Records from a data collection:

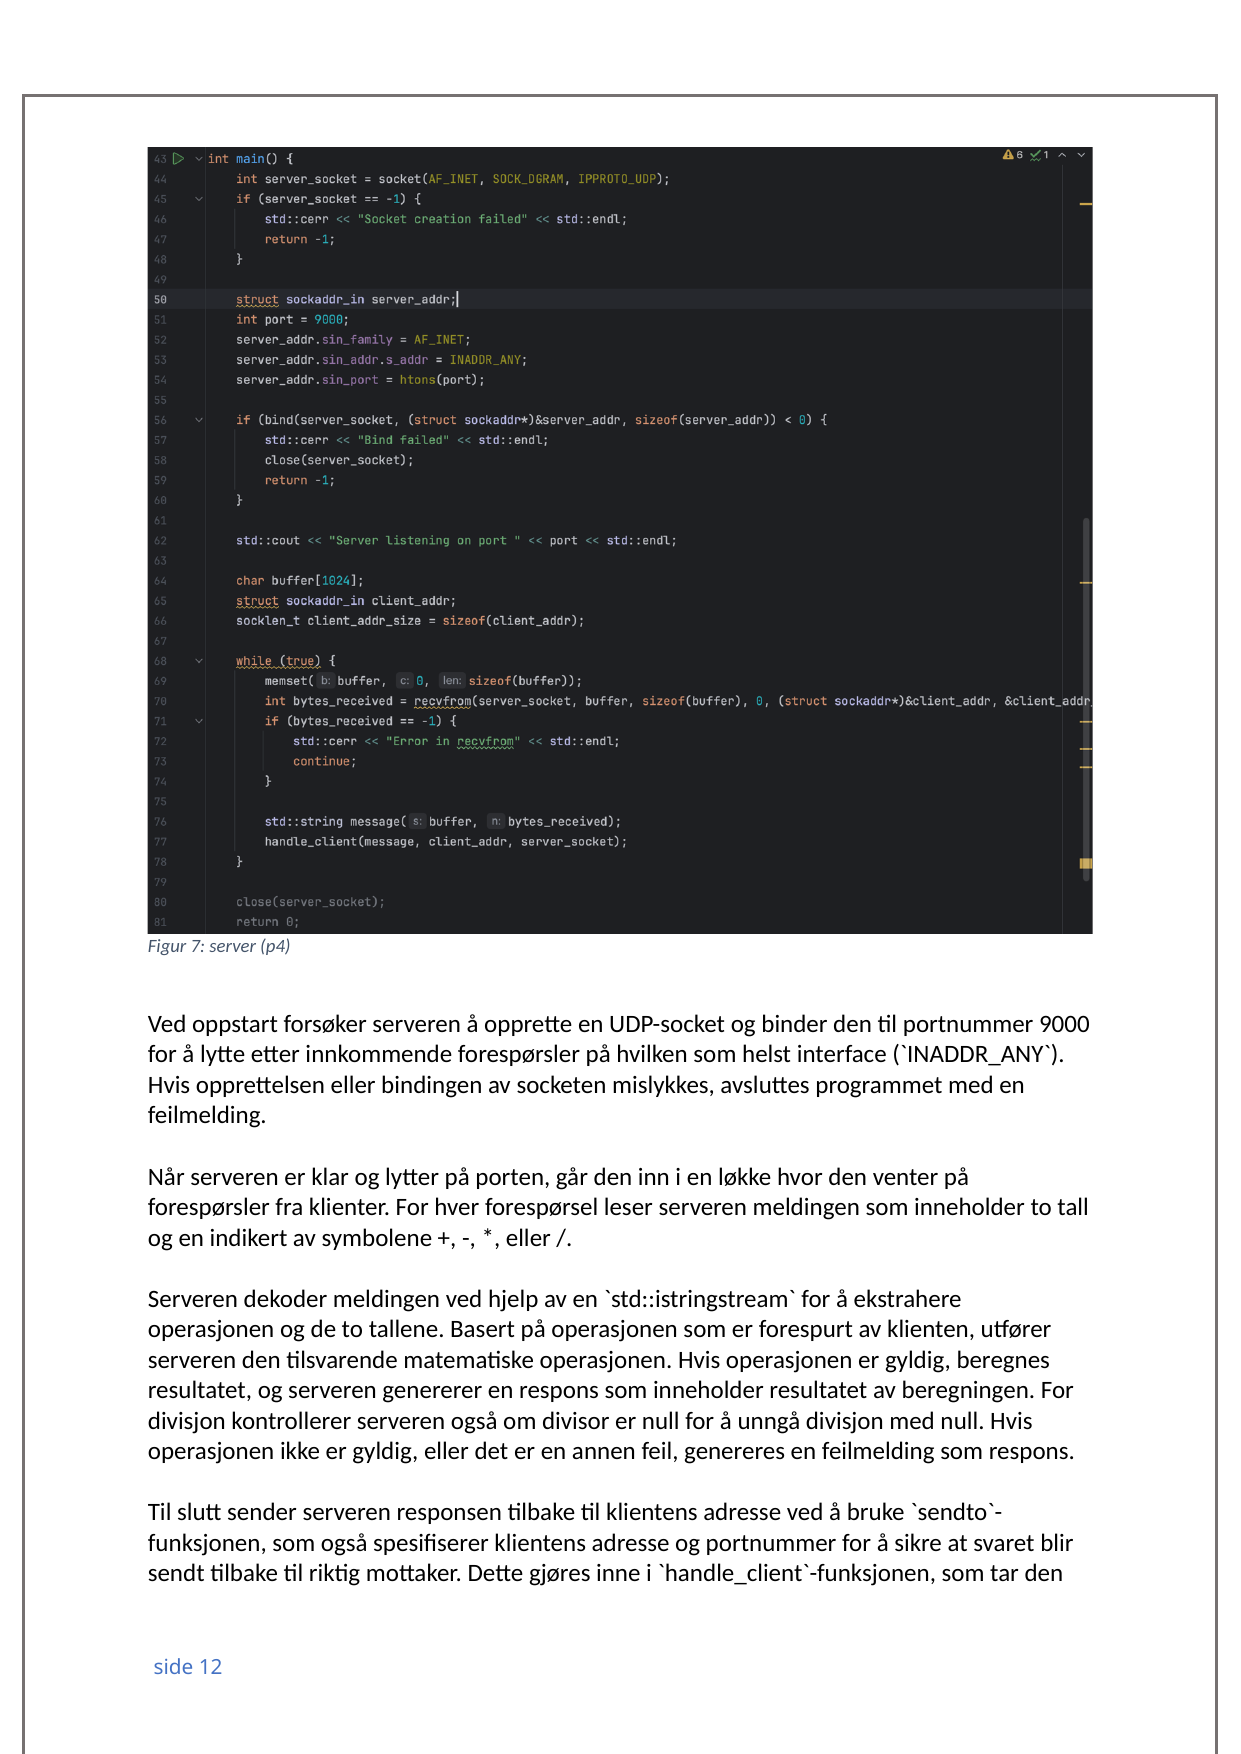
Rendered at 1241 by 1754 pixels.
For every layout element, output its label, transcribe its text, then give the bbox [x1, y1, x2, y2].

text Når serveren er klar og lytter på porten, går den inn i en løkke hvor den venter på forespørsler fra klienter. For hver forespørsel leser serveren meldingen som inneholder to tall og en indikert av symbolene +, -, *, eller /. [148, 1161, 1093, 1252]
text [148, 1496, 1093, 1588]
text Ved oppstart forsøker serveren å opprette en UDP-socket og binder den til portnummer 9000 for å lytte etter innkommende forespørsler på hvilken som helst interface (`INADDR_ANY`). Hvis opprettelsen eller bindingen av socketen mislykkes, avsluttes programmet med en feilmelding. [148, 1008, 1093, 1130]
text Serveren dekoder meldingen ved hjelp av en `std::istringstream` for å ekstrahere operasjonen og de to tallene. Basert på operasjonen som er forespurt av klienten, utfører serveren den tilsvarende matematiske operasjonen. Hvis operasjonen er gyldig, beregnes resultatet, og serveren genererer en respons som inneholder resultatet av beregningen. For divisjon kontrollerer serveren også om divisor er null for å unngå divisjon med null. Hvis operasjonen ikke er gyldig, eller det er en annen feil, genereres en feilmelding som respons. [148, 1283, 1093, 1466]
text Figur 7: server (p4) [148, 934, 1093, 957]
picture [147, 147, 1093, 934]
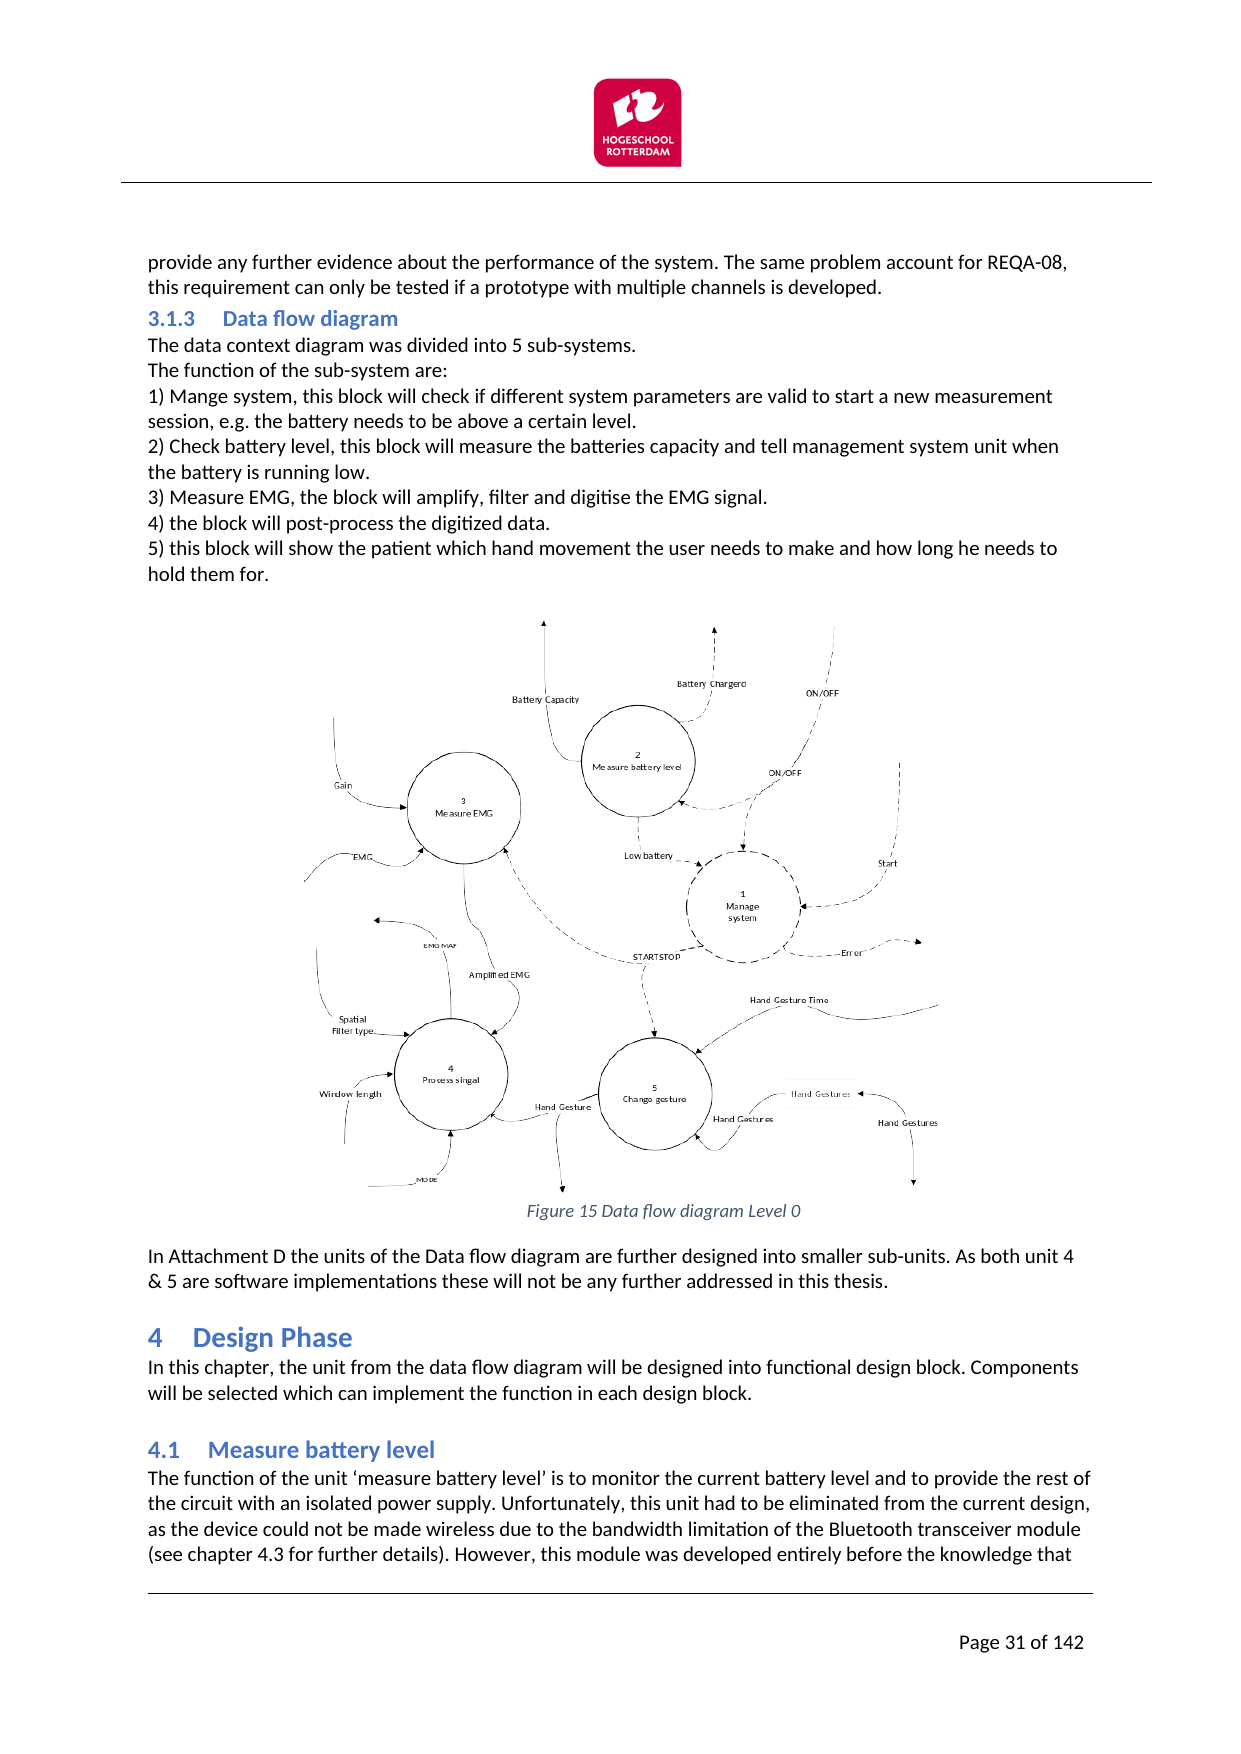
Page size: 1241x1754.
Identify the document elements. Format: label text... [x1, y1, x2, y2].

text The data context diagram was divided into 5 sub-systems. [148, 332, 1093, 357]
text 5) this block will show the patient which hand movement the user needs to make and how long he needs to hold them for. [148, 535, 1093, 586]
text 4) the block will post-process the digitized data. [148, 510, 1093, 535]
subtitle Design Phase [148, 1319, 1093, 1354]
text The function of the sub-system are: [148, 357, 1093, 383]
subtitle Measure battery level [148, 1435, 1093, 1465]
text The function of the unit ‘measure battery level’ is to monitor the current battery level and to provide the rest of the circuit with an isolated power supply. Unfortunately, this unit had to be eliminated from the current design, as the device could not be made wireless due to the bandwidth limitation of the Bluetooth transceiver module (see chapter 4.3 for further details). However, this module was developed entirely before the knowledge that the unit had to be eliminated. To prevent further confusion whilst reading this thesis the detailed design of this unit is fully described in attachment B. [148, 1465, 1093, 1567]
text Figure 15 Data flow diagram Level 0 [236, 1199, 1093, 1222]
text 3) Measure EMG, the block will amplify, filter and digitise the EMG signal. [148, 484, 1093, 510]
text In Attachment D the units of the Data flow diagram are further designed into smaller sub-units. As both unit 4 & 5 are software implementations these will not be any further addressed in this thesis. [148, 1243, 1093, 1294]
text In this chapter, the unit from the data flow diagram will be designed into functional design block. Components will be selected which can implement the function in each design block. [148, 1354, 1093, 1405]
text If project budget or project duration don’t allow the student to develop a fully functional prototype during the internship, the student is not obligated to test the non-functional requirement that cannot be tested without a fully functional system e.g. REQC-02, REQC-03, REQC-04, REQC-05 and REQC-06. As these requirements do not provide any further evidence about the performance of the system. The same problem account for REQA-08, this requirement can only be tested if a prototype with multiple channels is developed. [148, 249, 1093, 300]
picture [590, 73, 685, 173]
text 2) Check battery level, this block will measure the batteries capacity and tell management system unit when the battery is running low. [148, 434, 1093, 484]
text 1) Mange system, this block will check if different system parameters are valid to start a new measurement session, e.g. the battery needs to be above a certain level. [148, 383, 1093, 434]
subtitle Data flow diagram [148, 304, 1093, 332]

What you need to do »
Give the data again exactly, image-free.

Response for this exercise »
Rendered at 1241 by 1754 pixels.
For every layout element, output its label, transcribe its text, then give the bbox [x1, y1, x2, y2].

text Når serveren er klar og lytter på porten, går den inn i en løkke hvor den venter på forespørsler fra klienter. For hver forespørsel leser serveren meldingen som inneholder to tall og en indikert av symbolene +, -, *, eller /. [148, 1161, 1093, 1252]
text [148, 1496, 1093, 1588]
text Ved oppstart forsøker serveren å opprette en UDP-socket og binder den til portnummer 9000 for å lytte etter innkommende forespørsler på hvilken som helst interface (`INADDR_ANY`). Hvis opprettelsen eller bindingen av socketen mislykkes, avsluttes programmet med en feilmelding. [148, 1008, 1093, 1130]
text Serveren dekoder meldingen ved hjelp av en `std::istringstream` for å ekstrahere operasjonen og de to tallene. Basert på operasjonen som er forespurt av klienten, utfører serveren den tilsvarende matematiske operasjonen. Hvis operasjonen er gyldig, beregnes resultatet, og serveren genererer en respons som inneholder resultatet av beregningen. For divisjon kontrollerer serveren også om divisor er null for å unngå divisjon med null. Hvis operasjonen ikke er gyldig, eller det er en annen feil, genereres en feilmelding som respons. [148, 1283, 1093, 1466]
text Figur 7: server (p4) [148, 934, 1093, 957]
picture [147, 147, 1093, 934]
Page size: 1241x1754.
Identify the document elements. Format: label text... [x1, y1, x2, y2].

text The data context diagram was divided into 5 sub-systems. [148, 332, 1093, 357]
text 5) this block will show the patient which hand movement the user needs to make and how long he needs to hold them for. [148, 535, 1093, 586]
text 4) the block will post-process the digitized data. [148, 510, 1093, 535]
subtitle Design Phase [148, 1319, 1093, 1354]
text The function of the sub-system are: [148, 357, 1093, 383]
subtitle Measure battery level [148, 1435, 1093, 1465]
text The function of the unit ‘measure battery level’ is to monitor the current battery level and to provide the rest of the circuit with an isolated power supply. Unfortunately, this unit had to be eliminated from the current design, as the device could not be made wireless due to the bandwidth limitation of the Bluetooth transceiver module (see chapter 4.3 for further details). However, this module was developed entirely before the knowledge that the unit had to be eliminated. To prevent further confusion whilst reading this thesis the detailed design of this unit is fully described in attachment B. [148, 1465, 1093, 1567]
text Figure 15 Data flow diagram Level 0 [236, 1199, 1093, 1222]
text 3) Measure EMG, the block will amplify, filter and digitise the EMG signal. [148, 484, 1093, 510]
text In Attachment D the units of the Data flow diagram are further designed into smaller sub-units. As both unit 4 & 5 are software implementations these will not be any further addressed in this thesis. [148, 1243, 1093, 1294]
text In this chapter, the unit from the data flow diagram will be designed into functional design block. Components will be selected which can implement the function in each design block. [148, 1354, 1093, 1405]
text If project budget or project duration don’t allow the student to develop a fully functional prototype during the internship, the student is not obligated to test the non-functional requirement that cannot be tested without a fully functional system e.g. REQC-02, REQC-03, REQC-04, REQC-05 and REQC-06. As these requirements do not provide any further evidence about the performance of the system. The same problem account for REQA-08, this requirement can only be tested if a prototype with multiple channels is developed. [148, 249, 1093, 300]
picture [590, 73, 685, 173]
text 2) Check battery level, this block will measure the batteries capacity and tell management system unit when the battery is running low. [148, 434, 1093, 484]
text 1) Mange system, this block will check if different system parameters are valid to start a new measurement session, e.g. the battery needs to be above a certain level. [148, 383, 1093, 434]
subtitle Data flow diagram [148, 304, 1093, 332]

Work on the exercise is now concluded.